The steers have decided, rain or no rain, that there’s no point in living in a barn again when there is too much fun to be had outside the gate. This is probably how some people feel about vacations and freedom in general, though the two are vastly different.
Freedom, as I am fond of saying, requires Fences. In an effort to get my flock to eat as much free greenery as possible, I spent three hours bush-whacking a trail around Gus & Otie’s pasture to extend their current fence line into the woodlands behind the barn. They stood on their side of the wire, watching me intently the whole time. Apparently, Gus had no idea what I was doing. Otie knew.
As soon as I had the new wires hooked up and disconnected the old, Otie crashed right into the underbrush and began to munch. Gus paced the old familiar path and looked anxious. Where was Otie? Otie had just disappeared beyond the magic force field! Gus mourned. He went to his stall and lay down and moo-ed in a forlorn manner, grieving. Just a few yards away, unconcerned Otie was happily stuffing himself. To Gus’s utter relief, Otie returned an hour later with a full belly, plopped himself down in his usual place to cud and doze. He had great stories to tell. He had gone somewhere new to refuel and returned safe, happy, and replete. Gus, stuck behind strong mental barriers, could not do that. To his horror, Otie lurched to his feet and wandered off again. For two days, Otie got fatter and Gus grew nervous, lean, and gaunt, before he worked up the courage to follow Otie into the Great Unknown. “The vacation we often need is freedom from our own mind,” says Jack Adam Weber. When I went to check on them this morning, Gus peeked out from behind a mountain of multiflora rose brambles and smiled a guilty smile. He still doesn’t feel quite right about leaving his usual groove, though he’s filling out some.
Leaving our usual groove is harder for some of us. Sometimes it takes the violence of a natural disaster, or the gentle, persistent persuasion of a friend. Having said all that…the dream is happening again… the dream that I will do two things this summer—I want to hike one of the smallish mountains nearby and spend one whole day at a beach, basting myself with sun sauce and reading the kind of novel that requires one to go to confession. Too many summers have passed since I have managed to do either of these things.
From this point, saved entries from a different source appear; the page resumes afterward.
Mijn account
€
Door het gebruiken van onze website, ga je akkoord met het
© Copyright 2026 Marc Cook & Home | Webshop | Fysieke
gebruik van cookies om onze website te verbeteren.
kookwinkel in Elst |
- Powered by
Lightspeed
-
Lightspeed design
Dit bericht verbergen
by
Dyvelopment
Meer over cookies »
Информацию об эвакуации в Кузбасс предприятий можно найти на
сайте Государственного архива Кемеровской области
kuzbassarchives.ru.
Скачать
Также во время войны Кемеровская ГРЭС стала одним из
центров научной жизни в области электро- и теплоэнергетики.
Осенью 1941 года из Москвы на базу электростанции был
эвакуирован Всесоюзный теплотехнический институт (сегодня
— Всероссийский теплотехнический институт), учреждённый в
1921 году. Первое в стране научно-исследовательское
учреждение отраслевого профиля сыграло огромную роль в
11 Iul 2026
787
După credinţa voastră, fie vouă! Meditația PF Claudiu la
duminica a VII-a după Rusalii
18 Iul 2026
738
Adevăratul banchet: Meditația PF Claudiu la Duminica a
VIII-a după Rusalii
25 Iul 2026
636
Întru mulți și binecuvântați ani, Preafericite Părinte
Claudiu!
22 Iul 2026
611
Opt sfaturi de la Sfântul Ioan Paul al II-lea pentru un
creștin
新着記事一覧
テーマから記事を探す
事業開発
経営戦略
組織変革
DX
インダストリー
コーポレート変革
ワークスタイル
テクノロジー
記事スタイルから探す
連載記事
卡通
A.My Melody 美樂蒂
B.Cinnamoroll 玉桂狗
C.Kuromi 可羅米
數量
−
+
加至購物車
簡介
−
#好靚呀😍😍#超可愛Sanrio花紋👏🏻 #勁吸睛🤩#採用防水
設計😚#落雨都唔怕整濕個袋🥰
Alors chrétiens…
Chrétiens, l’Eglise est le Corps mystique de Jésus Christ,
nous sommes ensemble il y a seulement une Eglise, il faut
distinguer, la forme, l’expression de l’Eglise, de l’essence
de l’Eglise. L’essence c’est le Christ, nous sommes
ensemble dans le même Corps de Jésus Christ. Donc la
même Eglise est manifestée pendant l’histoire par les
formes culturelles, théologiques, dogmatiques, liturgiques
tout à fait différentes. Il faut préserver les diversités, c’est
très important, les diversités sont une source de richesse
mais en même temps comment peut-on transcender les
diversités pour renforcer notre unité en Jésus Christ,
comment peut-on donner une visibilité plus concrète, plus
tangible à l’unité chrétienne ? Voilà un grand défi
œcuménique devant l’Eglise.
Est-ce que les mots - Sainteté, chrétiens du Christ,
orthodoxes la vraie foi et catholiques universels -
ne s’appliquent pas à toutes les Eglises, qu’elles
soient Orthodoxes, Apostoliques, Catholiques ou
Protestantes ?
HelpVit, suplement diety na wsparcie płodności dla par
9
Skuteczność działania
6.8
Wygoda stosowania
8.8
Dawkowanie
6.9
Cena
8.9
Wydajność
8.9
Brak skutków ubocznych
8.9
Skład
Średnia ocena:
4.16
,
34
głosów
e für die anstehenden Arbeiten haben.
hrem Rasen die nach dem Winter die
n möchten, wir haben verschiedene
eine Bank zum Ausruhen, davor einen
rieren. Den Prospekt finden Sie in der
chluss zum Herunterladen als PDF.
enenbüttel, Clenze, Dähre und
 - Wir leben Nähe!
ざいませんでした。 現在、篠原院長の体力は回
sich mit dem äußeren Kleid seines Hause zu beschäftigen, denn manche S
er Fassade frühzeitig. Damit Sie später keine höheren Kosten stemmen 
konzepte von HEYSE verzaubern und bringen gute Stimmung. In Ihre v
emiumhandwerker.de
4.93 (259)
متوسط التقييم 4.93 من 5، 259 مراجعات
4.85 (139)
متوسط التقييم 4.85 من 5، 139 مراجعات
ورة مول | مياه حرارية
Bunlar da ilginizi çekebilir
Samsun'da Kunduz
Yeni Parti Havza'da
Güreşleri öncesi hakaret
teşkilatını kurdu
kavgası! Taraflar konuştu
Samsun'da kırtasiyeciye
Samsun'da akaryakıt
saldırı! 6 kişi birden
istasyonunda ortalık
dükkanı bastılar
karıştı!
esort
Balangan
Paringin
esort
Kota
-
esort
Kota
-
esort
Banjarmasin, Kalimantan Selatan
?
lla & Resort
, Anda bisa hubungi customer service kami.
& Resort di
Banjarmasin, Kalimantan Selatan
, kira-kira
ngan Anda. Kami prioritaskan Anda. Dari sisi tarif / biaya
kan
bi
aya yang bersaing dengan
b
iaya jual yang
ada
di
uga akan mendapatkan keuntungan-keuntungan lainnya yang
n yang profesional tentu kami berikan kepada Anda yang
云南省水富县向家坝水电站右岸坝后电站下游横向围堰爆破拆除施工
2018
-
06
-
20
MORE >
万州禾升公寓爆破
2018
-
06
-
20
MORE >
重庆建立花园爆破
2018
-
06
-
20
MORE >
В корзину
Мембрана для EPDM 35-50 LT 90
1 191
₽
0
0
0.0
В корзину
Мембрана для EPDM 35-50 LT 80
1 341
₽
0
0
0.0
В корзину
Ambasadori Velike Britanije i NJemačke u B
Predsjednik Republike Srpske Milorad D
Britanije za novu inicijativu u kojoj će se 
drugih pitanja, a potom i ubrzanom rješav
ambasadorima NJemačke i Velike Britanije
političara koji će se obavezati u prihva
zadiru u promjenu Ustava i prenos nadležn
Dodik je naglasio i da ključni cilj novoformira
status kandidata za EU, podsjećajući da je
Both will probably involve picnics with a bit of sand in the sandwiches, friends, and a temporary absence of cattle. I’m ready for Something, if not a true vacation, at least a New Season for a day. Bring on Deep Summer: when laziness becomes respectable and we can disgrace ourselves with heaping piles of sweet corn and Gluttony. (I hope all this rain is making the corn grow!)
Maybe we’ll dry out by then…
Thanks for your Good Work, my loves! Send some of your good Mending energy to Vermont! The folks here could use it.